Charles Peterson's "Touch Me I'm Sick" joins other new music-oriented coffee-table books now groaning the tables at bookstores, just in time for Christmas-gift buying. Publishers have focused on the usual suspects this year.

"According to the Rolling Stones" by Mick Jagger, Keith Richards, Charlie Watts, Ronnie Wood ($40; Chronicle Books) — Obviously inspired by the 2000 best-seller "The Beatles Anthology," this is the Stones' story as told by the current members, and it's surprisingly tame and totally self-serving. Anything unpleasant (drug busts, Altamont) is glossed over. Virtually every recording and tour is gone over thoroughly, until your eyes cross, but nothing new is revealed. There's not a word of juicy gossip, little insight and scarce humor.
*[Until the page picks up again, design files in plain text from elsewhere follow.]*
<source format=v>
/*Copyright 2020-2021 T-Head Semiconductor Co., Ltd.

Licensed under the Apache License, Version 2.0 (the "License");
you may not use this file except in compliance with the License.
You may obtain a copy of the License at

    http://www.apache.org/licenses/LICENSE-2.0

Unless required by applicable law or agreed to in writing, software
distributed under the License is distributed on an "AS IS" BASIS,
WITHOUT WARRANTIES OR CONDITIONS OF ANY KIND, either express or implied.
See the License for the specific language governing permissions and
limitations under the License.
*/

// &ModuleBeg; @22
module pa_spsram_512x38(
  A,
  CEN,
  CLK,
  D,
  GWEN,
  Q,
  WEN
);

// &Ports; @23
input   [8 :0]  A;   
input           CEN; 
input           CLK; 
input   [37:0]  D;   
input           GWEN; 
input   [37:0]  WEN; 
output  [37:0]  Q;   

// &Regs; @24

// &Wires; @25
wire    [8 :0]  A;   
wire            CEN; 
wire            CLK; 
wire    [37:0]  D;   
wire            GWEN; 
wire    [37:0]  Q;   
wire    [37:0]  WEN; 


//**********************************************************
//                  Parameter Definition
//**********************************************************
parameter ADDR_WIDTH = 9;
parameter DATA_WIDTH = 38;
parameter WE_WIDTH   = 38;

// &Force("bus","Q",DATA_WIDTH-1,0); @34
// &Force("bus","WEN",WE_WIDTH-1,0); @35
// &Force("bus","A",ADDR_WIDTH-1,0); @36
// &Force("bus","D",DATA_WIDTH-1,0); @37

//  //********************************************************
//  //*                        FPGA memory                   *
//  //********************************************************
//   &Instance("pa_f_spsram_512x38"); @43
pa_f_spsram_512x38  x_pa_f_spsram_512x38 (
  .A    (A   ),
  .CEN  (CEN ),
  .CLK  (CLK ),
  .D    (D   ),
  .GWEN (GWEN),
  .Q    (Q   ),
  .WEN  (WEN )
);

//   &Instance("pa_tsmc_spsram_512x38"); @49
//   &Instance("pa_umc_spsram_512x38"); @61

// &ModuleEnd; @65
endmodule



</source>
Why isn't the surviving ex-Stone, Mick Taylor, on board? Instead, there are too many essays by hangers-on that are mostly unreadable hagiography. Overall, a huge disappointment. But there are some nice pictures.
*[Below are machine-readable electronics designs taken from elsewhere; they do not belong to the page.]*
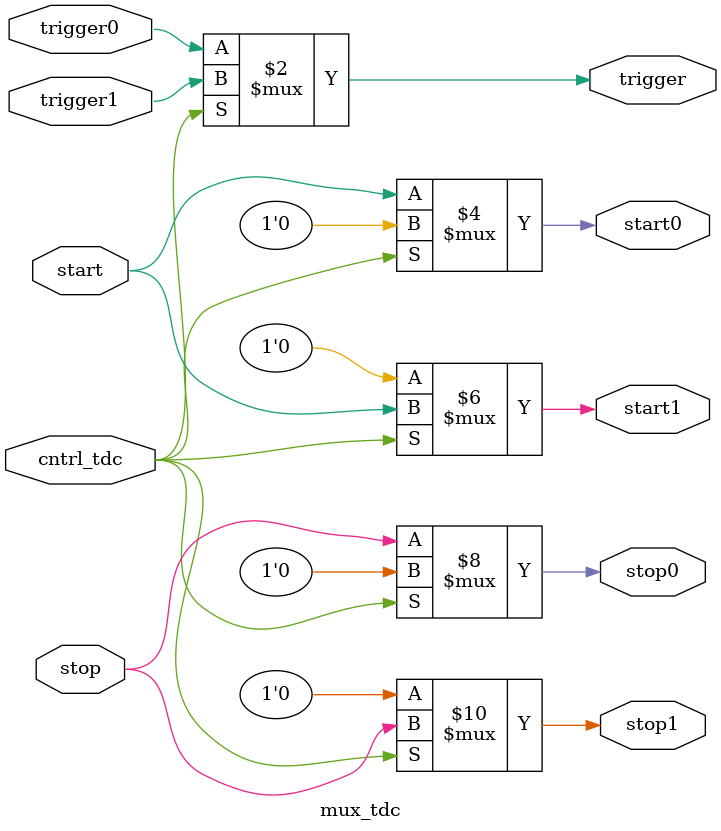
<source format=v>
module mux_tdc (
		trigger0, //tdc_a
		trigger1, //tdc_b
		trigger,
		start0,
		start1,
		start,
		stop0,
		stop1,
		stop,
		cntrl_tdc
	);

// Ports definition
input wire trigger0;
input wire trigger1;
output wire trigger;
output wire start0;
output wire start1;
input wire start;
output wire stop0;
output wire stop1;
input wire stop;
input wire cntrl_tdc;

// Nets and registers definition

// Combinational assignment to multiplaxer the tdc signals
assign trigger = (cntrl_tdc == 1'b0) ? trigger0 : trigger1;
assign start0 = (cntrl_tdc == 1'b0) ? start : 1'b0;
assign start1 = (cntrl_tdc == 1'b0) ? 1'b0 : start;
assign stop0 = (cntrl_tdc == 1'b0) ? stop : 1'b0;
assign stop1 = (cntrl_tdc == 1'b0) ? 1'b0 : stop;
	
endmodule
</source>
"Grateful Dead: The Illustrated Trip" with contributions from Blair Jackson, Dennis McNally, Stephen Peters, and Chuck Wills ($50; DK Publishing) — New Grateful Dead books come out every Christmas, because Deadheads will buy anything. Cynics may be sick of the endless merchandising of a band that died in 1995 along with Jerry Garcia, but, if so, they'd miss out on a good thing, because this 480-page tome is impressive. Every page is packed with information (including details of every Seattle show), there are lots of pictures never before published, and plenty of new information and insights. It's the kind of book you can open anywhere and find something interesting. Deadheads will have to make room (plenty of room) for this volume on their Grateful Dead bookshelf, because it's essential.
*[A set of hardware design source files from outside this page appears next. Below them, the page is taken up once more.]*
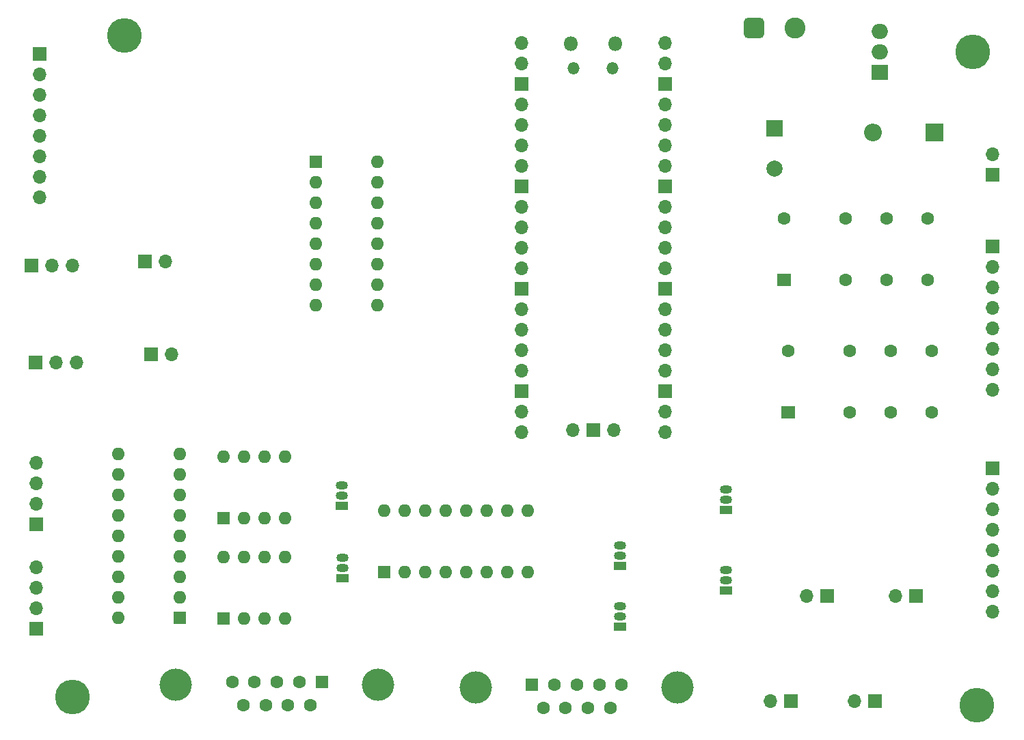
<source format=gbr>
%TF.GenerationSoftware,KiCad,Pcbnew,8.0.2*%
%TF.CreationDate,2024-05-06T20:09:05+02:00*%
%TF.ProjectId,sNs-Block,734e732d-426c-46f6-936b-2e6b69636164,rev?*%
%TF.SameCoordinates,Original*%
%TF.FileFunction,Soldermask,Bot*%
%TF.FilePolarity,Negative*%
%FSLAX46Y46*%
G04 Gerber Fmt 4.6, Leading zero omitted, Abs format (unit mm)*
G04 Created by KiCad (PCBNEW 8.0.2) date 2024-05-06 20:09:05*
%MOMM*%
%LPD*%
G01*
G04 APERTURE LIST*
G04 Aperture macros list*
%AMRoundRect*
0 Rectangle with rounded corners*
0 $1 Rounding radius*
0 $2 $3 $4 $5 $6 $7 $8 $9 X,Y pos of 4 corners*
0 Add a 4 corners polygon primitive as box body*
4,1,4,$2,$3,$4,$5,$6,$7,$8,$9,$2,$3,0*
0 Add four circle primitives for the rounded corners*
1,1,$1+$1,$2,$3*
1,1,$1+$1,$4,$5*
1,1,$1+$1,$6,$7*
1,1,$1+$1,$8,$9*
0 Add four rect primitives between the rounded corners*
20,1,$1+$1,$2,$3,$4,$5,0*
20,1,$1+$1,$4,$5,$6,$7,0*
20,1,$1+$1,$6,$7,$8,$9,0*
20,1,$1+$1,$8,$9,$2,$3,0*%
G04 Aperture macros list end*
%ADD10R,2.200000X2.200000*%
%ADD11O,2.200000X2.200000*%
%ADD12R,2.000000X2.000000*%
%ADD13C,2.000000*%
%ADD14R,1.700000X1.700000*%
%ADD15O,1.700000X1.700000*%
%ADD16R,1.500000X1.050000*%
%ADD17O,1.500000X1.050000*%
%ADD18C,4.300000*%
%ADD19R,1.600000X1.600000*%
%ADD20O,1.600000X1.600000*%
%ADD21O,1.800000X1.800000*%
%ADD22O,1.500000X1.500000*%
%ADD23C,1.600000*%
%ADD24R,1.800000X1.600000*%
%ADD25C,4.000000*%
%ADD26RoundRect,0.650000X-0.650000X-0.650000X0.650000X-0.650000X0.650000X0.650000X-0.650000X0.650000X0*%
%ADD27C,2.600000*%
%ADD28R,2.000000X1.905000*%
%ADD29O,2.000000X1.905000*%
G04 APERTURE END LIST*
D10*
%TO.C,D3*%
X191310000Y-32000000D03*
D11*
X183690000Y-32000000D03*
%TD*%
D12*
%TO.C,C3*%
X171500000Y-31500000D03*
D13*
X171500000Y-36500000D03*
%TD*%
D14*
%TO.C,J17*%
X173540000Y-102500000D03*
D15*
X171000000Y-102500000D03*
%TD*%
D16*
%TO.C,Q2*%
X165500000Y-88770000D03*
D17*
X165500000Y-87500000D03*
X165500000Y-86230000D03*
%TD*%
D14*
%TO.C,J9*%
X79420000Y-48500000D03*
D15*
X81960000Y-48500000D03*
X84500000Y-48500000D03*
%TD*%
D14*
%TO.C,J8*%
X93500000Y-48000000D03*
D15*
X96040000Y-48000000D03*
%TD*%
D18*
%TO.C,H3*%
X91000000Y-20000000D03*
%TD*%
D19*
%TO.C,U1*%
X114700000Y-35625000D03*
D20*
X114700000Y-38165000D03*
X114700000Y-40705000D03*
X114700000Y-43245000D03*
X114700000Y-45785000D03*
X114700000Y-48325000D03*
X114700000Y-50865000D03*
X114700000Y-53405000D03*
X122320000Y-53405000D03*
X122320000Y-50865000D03*
X122320000Y-48325000D03*
X122320000Y-45785000D03*
X122320000Y-43245000D03*
X122320000Y-40705000D03*
X122320000Y-38165000D03*
X122320000Y-35625000D03*
%TD*%
D16*
%TO.C,Q7*%
X152360000Y-85770000D03*
D17*
X152360000Y-84500000D03*
X152360000Y-83230000D03*
%TD*%
D14*
%TO.C,J13*%
X80000000Y-80580000D03*
D15*
X80000000Y-78040000D03*
X80000000Y-75500000D03*
X80000000Y-72960000D03*
%TD*%
D19*
%TO.C,U5*%
X103200000Y-79800000D03*
D20*
X105740000Y-79800000D03*
X108280000Y-79800000D03*
X110820000Y-79800000D03*
X110820000Y-72180000D03*
X108280000Y-72180000D03*
X105740000Y-72180000D03*
X103200000Y-72180000D03*
%TD*%
D16*
%TO.C,Q1*%
X165500000Y-78770000D03*
D17*
X165500000Y-77500000D03*
X165500000Y-76230000D03*
%TD*%
D19*
%TO.C,U4*%
X103200000Y-92300000D03*
D20*
X105740000Y-92300000D03*
X108280000Y-92300000D03*
X110820000Y-92300000D03*
X110820000Y-84680000D03*
X108280000Y-84680000D03*
X105740000Y-84680000D03*
X103200000Y-84680000D03*
%TD*%
D16*
%TO.C,Q5*%
X118000000Y-87270000D03*
D17*
X118000000Y-86000000D03*
X118000000Y-84730000D03*
%TD*%
D14*
%TO.C,J14*%
X183960000Y-102500000D03*
D15*
X181420000Y-102500000D03*
%TD*%
D14*
%TO.C,J6*%
X198525000Y-46125000D03*
D15*
X198525000Y-48665000D03*
X198525000Y-51205000D03*
X198525000Y-53745000D03*
X198525000Y-56285000D03*
X198525000Y-58825000D03*
X198525000Y-61365000D03*
X198525000Y-63905000D03*
%TD*%
D14*
%TO.C,J7*%
X198525000Y-73625000D03*
D15*
X198525000Y-76165000D03*
X198525000Y-78705000D03*
X198525000Y-81245000D03*
X198525000Y-83785000D03*
X198525000Y-86325000D03*
X198525000Y-88865000D03*
X198525000Y-91405000D03*
%TD*%
D21*
%TO.C,U2*%
X146275000Y-21000000D03*
D22*
X146575000Y-24030000D03*
X151425000Y-24030000D03*
D21*
X151725000Y-21000000D03*
D15*
X140110000Y-20870000D03*
X140110000Y-23410000D03*
D14*
X140110000Y-25950000D03*
D15*
X140110000Y-28490000D03*
X140110000Y-31030000D03*
X140110000Y-33570000D03*
X140110000Y-36110000D03*
D14*
X140110000Y-38650000D03*
D15*
X140110000Y-41190000D03*
X140110000Y-43730000D03*
X140110000Y-46270000D03*
X140110000Y-48810000D03*
D14*
X140110000Y-51350000D03*
D15*
X140110000Y-53890000D03*
X140110000Y-56430000D03*
X140110000Y-58970000D03*
X140110000Y-61510000D03*
D14*
X140110000Y-64050000D03*
D15*
X140110000Y-66590000D03*
X140110000Y-69130000D03*
X157890000Y-69130000D03*
X157890000Y-66590000D03*
D14*
X157890000Y-64050000D03*
D15*
X157890000Y-61510000D03*
X157890000Y-58970000D03*
X157890000Y-56430000D03*
X157890000Y-53890000D03*
D14*
X157890000Y-51350000D03*
D15*
X157890000Y-48810000D03*
X157890000Y-46270000D03*
X157890000Y-43730000D03*
X157890000Y-41190000D03*
D14*
X157890000Y-38650000D03*
D15*
X157890000Y-36110000D03*
X157890000Y-33570000D03*
X157890000Y-31030000D03*
X157890000Y-28490000D03*
D14*
X157890000Y-25950000D03*
D15*
X157890000Y-23410000D03*
X157890000Y-20870000D03*
X146460000Y-68900000D03*
D14*
X149000000Y-68900000D03*
D15*
X151540000Y-68900000D03*
%TD*%
D19*
%TO.C,U3*%
X123125000Y-86500000D03*
D20*
X125665000Y-86500000D03*
X128205000Y-86500000D03*
X130745000Y-86500000D03*
X133285000Y-86500000D03*
X135825000Y-86500000D03*
X138365000Y-86500000D03*
X140905000Y-86500000D03*
X140905000Y-78880000D03*
X138365000Y-78880000D03*
X135825000Y-78880000D03*
X133285000Y-78880000D03*
X130745000Y-78880000D03*
X128205000Y-78880000D03*
X125665000Y-78880000D03*
X123125000Y-78880000D03*
%TD*%
D18*
%TO.C,H2*%
X196000000Y-22000000D03*
%TD*%
D14*
%TO.C,J12*%
X80000000Y-93540000D03*
D15*
X80000000Y-91000000D03*
X80000000Y-88460000D03*
X80000000Y-85920000D03*
%TD*%
D23*
%TO.C,K2*%
X180802500Y-66737500D03*
X185882500Y-66737500D03*
X190962500Y-66737500D03*
X180802500Y-59117500D03*
X185882500Y-59117500D03*
X190962500Y-59117500D03*
D24*
X173182500Y-66737500D03*
D23*
X173182500Y-59117500D03*
%TD*%
D25*
%TO.C,J1*%
X97345000Y-100460000D03*
X122345000Y-100460000D03*
D19*
X115385000Y-100160000D03*
D23*
X112615000Y-100160000D03*
X109845000Y-100160000D03*
X107075000Y-100160000D03*
X104305000Y-100160000D03*
X114000000Y-103000000D03*
X111230000Y-103000000D03*
X108460000Y-103000000D03*
X105690000Y-103000000D03*
%TD*%
D16*
%TO.C,Q8*%
X117860000Y-78270000D03*
D17*
X117860000Y-77000000D03*
X117860000Y-75730000D03*
%TD*%
D16*
%TO.C,Q6*%
X152360000Y-93270000D03*
D17*
X152360000Y-92000000D03*
X152360000Y-90730000D03*
%TD*%
D14*
%TO.C,J16*%
X178000000Y-89500000D03*
D15*
X175460000Y-89500000D03*
%TD*%
D26*
%TO.C,JP5*%
X168960000Y-19000000D03*
D27*
X174040000Y-19000000D03*
%TD*%
D18*
%TO.C,H4*%
X84500000Y-102000000D03*
%TD*%
D14*
%TO.C,J11*%
X79920000Y-60500000D03*
D15*
X82460000Y-60500000D03*
X85000000Y-60500000D03*
%TD*%
D14*
%TO.C,J10*%
X94225000Y-59500000D03*
D15*
X96765000Y-59500000D03*
%TD*%
D23*
%TO.C,K1*%
X180302500Y-50237500D03*
X185382500Y-50237500D03*
X190462500Y-50237500D03*
X180302500Y-42617500D03*
X185382500Y-42617500D03*
X190462500Y-42617500D03*
D24*
X172682500Y-50237500D03*
D23*
X172682500Y-42617500D03*
%TD*%
D14*
%TO.C,J15*%
X189000000Y-89500000D03*
D15*
X186460000Y-89500000D03*
%TD*%
D28*
%TO.C,U7*%
X184500000Y-24500000D03*
D29*
X184500000Y-21960000D03*
X184500000Y-19420000D03*
%TD*%
D19*
%TO.C,U6*%
X97800000Y-92150000D03*
D20*
X97800000Y-89610000D03*
X97800000Y-87070000D03*
X97800000Y-84530000D03*
X97800000Y-81990000D03*
X97800000Y-79450000D03*
X97800000Y-76910000D03*
X97800000Y-74370000D03*
X97800000Y-71830000D03*
X90180000Y-71830000D03*
X90180000Y-74370000D03*
X90180000Y-76910000D03*
X90180000Y-79450000D03*
X90180000Y-81990000D03*
X90180000Y-84530000D03*
X90180000Y-87070000D03*
X90180000Y-89610000D03*
X90180000Y-92150000D03*
%TD*%
D14*
%TO.C,J18*%
X198475000Y-37250000D03*
D15*
X198475000Y-34710000D03*
%TD*%
D18*
%TO.C,H1*%
X196500000Y-103000000D03*
%TD*%
D14*
%TO.C,J3*%
X80500000Y-22260000D03*
D15*
X80500000Y-24800000D03*
X80500000Y-27340000D03*
X80500000Y-29880000D03*
X80500000Y-32420000D03*
X80500000Y-34960000D03*
X80500000Y-37500000D03*
X80500000Y-40040000D03*
%TD*%
D25*
%TO.C,J2*%
X134490000Y-100794669D03*
X159490000Y-100794669D03*
D19*
X141450000Y-100494669D03*
D23*
X144220000Y-100494669D03*
X146990000Y-100494669D03*
X149760000Y-100494669D03*
X152530000Y-100494669D03*
X142835000Y-103334669D03*
X145605000Y-103334669D03*
X148375000Y-103334669D03*
X151145000Y-103334669D03*
%TD*%
M02*

</source>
"The Beatles: A Private View" by Robert Freeman ($60; Big Tent Entertainment) — If you want to really impress a Beatles fan this Christmas, give them this big, beautiful book.

It's by the official photographer of the band in their early years, and while it includes many images with which fans have long been familiar, it also contains about 20 black-and-white and color photos that have never before been published. They're artful, funny and moving.

There's too much text (all that space could've been used for more pictures), but it includes some warm remembrances and anecdotes.

"Rock & Roll Year by Year" by Luke Crampton & Dafydd Rees ($50; DK Publishing) — A book like this — big, fat and imposing — comes out every year at this time, and this hefty, 600-page chronology has so much information, all in little bites, that it's a fun page-turner.

But it's written by a couple of London-based authors, so is very Brit-centric, with lots of items about bands, individuals, venues, labels and radio stations most American rock fans have probaby never heard of. There are color pictures on every page, and they are the most appealing thing about the book.